Marin Symphony
Marin Symphony | Credit: Stuart Lirette

I’m going to hail Marin Symphony’s 75th anniversary season — even if pesky copy editors will bring up some questions of history and arithmetic.

History speaks of a fellow immigrant from Hungary, Sandor Salgo (born Salgó Sándor, who studied under Zoltán Kodály), conducting a concert in Marin County Catholic High School on Dec. 14, 1952. That will be 74 years in December — and, yes, 75 next year.  

However, the program was a holiday presentation of Handel’s Messiah, performed by the ad hoc “Marin Art and Music Festival Chorus and Orchestra,” consisting of San Francisco orchestra members who lived in Marin and local musicians and singers.

Sandor Salgo
Sandor Salgo | Credit: uncredited photo

It was only in 1956, after the new organization was officially incorporated, that Salgo was named music director of what by then was known as the Marin Symphony. That’s 70 years, says arithmetic.

No matter, let's call it Marin’s diamond jubilee — and remember that Salgo led the orchestra for 33 years, even as he also took over leadership of the Carmel Bach Festival in 1956, remaining its music director for 35 years. He died in 2007, at age 97.

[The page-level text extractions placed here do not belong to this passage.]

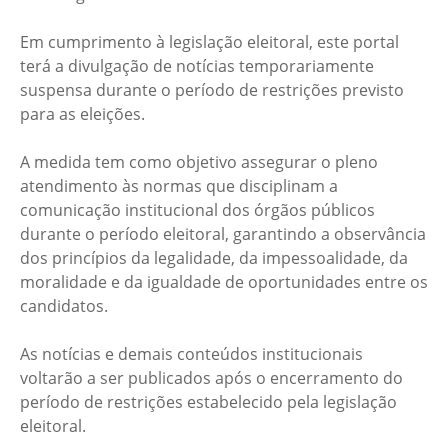
Em cumprimento à legislação eleitoral, este portal
terá a divulgação de notícias temporariamente
suspensa durante o período de restrições previsto
para as eleições.
A medida tem como objetivo assegurar o pleno
atendimento às normas que disciplinam a
comunicação institucional dos órgãos públicos
durante o período eleitoral, garantindo a observância
dos princípios da legalidade, da impessoalidade, da
moralidade e da igualdade de oportunidades entre os
candidatos.
As notícias e demais conteúdos institucionais
voltarão a ser publicados após o encerramento do
período de restrições estabelecido pela legislação
eleitoral.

Marin Symphony Executive Director Tod Brody is focusing on the present and future, having just shepherded the ensemble through a few homeless years, while the 1,960-seat Veterans Memorial Auditorium at the Marin Civic Center was renovated. That meant, in Brody’s words, “performing smaller-scale concerts in the College of Marin's 580-seat James Dunn Theater.” Brody is excited for the coming season, which promises a fresh start.

“As the VMA was being repaired, the orchestra concluded an international search by hiring Music Director Fawzi Haimor, who has just completed a very successful inaugural season,” Brody said.

“With the return to the VMA, larger-scale programming will once again be possible: the first Masterworks concert of the 2026-27 season, on Jan. 23–24, 2027, will feature Mahler’s monumental Second Symphony (“Resurrection”), with an orchestra of 101 musicians and the Marin Symphony Chorus filling the stage.”

Fawzi Haimor conducting Marin Symphony
Fawzi Haimor conducting the Marin Symphony in an April 2025 concert at the College of Marin’s James Dunn Theatre | Credit: Andrew Wilson

During the years of being away from the VMA, Marin Symphony developed a popular chamber-music series and expanded the activities of the chorus. “These ventures will continue into the future,” says Brody, “as will the building out of the orchestra's Pops series.”

The orchestra’s other Masterworks concerts in the next season will feature Nikolai Rimsky-Korsakov’s Scheherazade, Hector Berlioz’s Symphonie fantastique, and Leonard Bernstein’s Symphonic Dances from West Side Story.

Among soloists next season are pianist Jon Nakamatsu, playing Sergei Rachmaninoff’s Third Piano Concerto, Los Angeles Philharmonic Principal Trumpet Thomas Hooten in John Williams’s Trumpet Concerto, and Rachel Barton Pine, slated to be the soloist in Florence Price’s Second Violin Concerto.

Marin Symphony today has 79 union musicians on the roster, with per-service contracts negotiated by the American Federation of Musicians Local 6. The Symphony’s chorus of 100 volunteers is directed by Eric Choate.

The organization’s budget for the 2026-2027 season is $2.9 million, an increase over 2023’s $2.59 million. No wonder Brody is beaming.